PFC — Priority Flow Control
PFC (IEEE 802.1Qbb) is the link-level mechanism that makes Ethernet "lossless." When a switch's egress buffer fills up on a particular priority class, it sends a PAUSE frame upstream telling the sender to stop sending on that class. The sender stops, the buffer drains, the switch sends an "unpause" (or the pause timer expires), traffic resumes.
The whole point: no drops under congestion on the priority class carrying RoCE v2 traffic. RDMA's go-back-N retransmit model doesn't tolerate drops gracefully, so we engineer the fabric to not drop them.
This page explains how PFC actually works and how to configure it without creating worse problems.
- Decode a PFC PAUSE frame — EtherType, opcode, the 8-bit priority vector, and the quanta math (1 quantum ≈ 1.28 ns at 400G).
- Size the headroom buffer —
2 × propagation × bandwidth; know why 100 m fiber needs ~50 KB at 400G and why DAC needs ~1.5 KB. - Explain head-of-line blocking and PFC storms — and why "PFC fires rarely" is the entire goal of your ECN tuning.
- Configure PFC end-to-end — DSCP-to-priority mapping, per-interface enable, watchdog with 100 ms timeout.
The PAUSE frame
A PFC PAUSE frame is a fixed 64-byte Ethernet frame — the minimum legal frame size. Here it is, byte by byte:
Two fields carry all the meaning:
- Priority-enable vector — a bitmask. Bit
iset means "thetime[i]value below is valid — act on priorityi." RoCE v2 sets bit 3. time[i]quanta — how long to pause priorityi. One quantum =512 bit-times. At 400G that's ≈ 1.28 ns, so the max value (65535) stops a sender for ≈ 84 μs.time[i] = 0is the un-pause (XON) signal — resume immediately. While congestion persists the switch sends refresh PAUSE frames before the timer expires; the moment the queue drains it sendstime = 0.
The receiving port's MAC acts on this directly — it stops dequeuing the named priority for the named duration. No software runs. There is no ACK, no sequence number, no retransmit, no connection state. It's the closest thing Ethernet has to a hardware reflex.
What layer is PFC? (not the one you reach for)
Network engineers reflexively file "flow control" under TCP. PFC is nowhere near TCP — it isn't even IP.
PFC is a Layer 2 mechanism: IEEE 802.1Qbb, living in the Ethernet MAC Control sublayer. Look back at that frame — there is no IP header, no UDP or TCP header, no port, no sequence number, no connection. The destination MAC 01:80:C2:00:00:01 is a reserved address that the directly-attached link partner consumes and never forwards. A PAUSE frame physically cannot be routed; it dies at the other end of the wire it was sent on.
- - - - -
TASK OBJECTIVE: From the PFC page, list the parts of configuring PFC end-to-end.

LISTING:
- - - - -
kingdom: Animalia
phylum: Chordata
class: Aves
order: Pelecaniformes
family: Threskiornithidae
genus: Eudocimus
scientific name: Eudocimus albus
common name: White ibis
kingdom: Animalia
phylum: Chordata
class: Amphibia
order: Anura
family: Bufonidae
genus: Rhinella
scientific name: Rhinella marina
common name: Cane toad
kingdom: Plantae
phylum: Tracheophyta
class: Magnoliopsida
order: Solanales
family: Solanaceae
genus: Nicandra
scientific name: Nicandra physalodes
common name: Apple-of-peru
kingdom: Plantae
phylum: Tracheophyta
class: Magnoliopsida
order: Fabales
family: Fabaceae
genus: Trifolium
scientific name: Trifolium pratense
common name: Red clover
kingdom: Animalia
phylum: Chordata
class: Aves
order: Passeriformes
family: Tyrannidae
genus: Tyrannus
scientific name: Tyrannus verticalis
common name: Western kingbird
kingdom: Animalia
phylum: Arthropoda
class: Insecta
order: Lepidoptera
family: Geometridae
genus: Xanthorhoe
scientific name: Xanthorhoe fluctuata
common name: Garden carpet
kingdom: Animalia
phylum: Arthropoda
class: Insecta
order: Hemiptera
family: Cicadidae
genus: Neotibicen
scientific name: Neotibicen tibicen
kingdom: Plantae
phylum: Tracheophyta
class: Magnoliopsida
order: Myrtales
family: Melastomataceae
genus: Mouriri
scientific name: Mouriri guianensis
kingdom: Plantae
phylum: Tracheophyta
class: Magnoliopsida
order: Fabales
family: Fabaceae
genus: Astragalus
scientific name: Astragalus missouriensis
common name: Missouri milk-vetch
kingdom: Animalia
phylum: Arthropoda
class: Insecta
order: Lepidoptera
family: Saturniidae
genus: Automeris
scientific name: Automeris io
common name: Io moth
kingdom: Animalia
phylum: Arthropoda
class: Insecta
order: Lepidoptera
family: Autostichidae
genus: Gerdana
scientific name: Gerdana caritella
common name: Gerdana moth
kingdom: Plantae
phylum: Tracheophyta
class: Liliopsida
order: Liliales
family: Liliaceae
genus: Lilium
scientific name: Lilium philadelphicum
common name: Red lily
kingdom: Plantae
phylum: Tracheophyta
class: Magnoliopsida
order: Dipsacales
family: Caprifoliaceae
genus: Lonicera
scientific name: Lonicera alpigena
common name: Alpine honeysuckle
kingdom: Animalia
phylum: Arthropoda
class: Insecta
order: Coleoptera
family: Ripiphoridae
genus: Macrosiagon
- - - - -
THE RESULT:
- DSCP-to-priority mapping
- per-interface enable
- watchdog with 100 ms timeout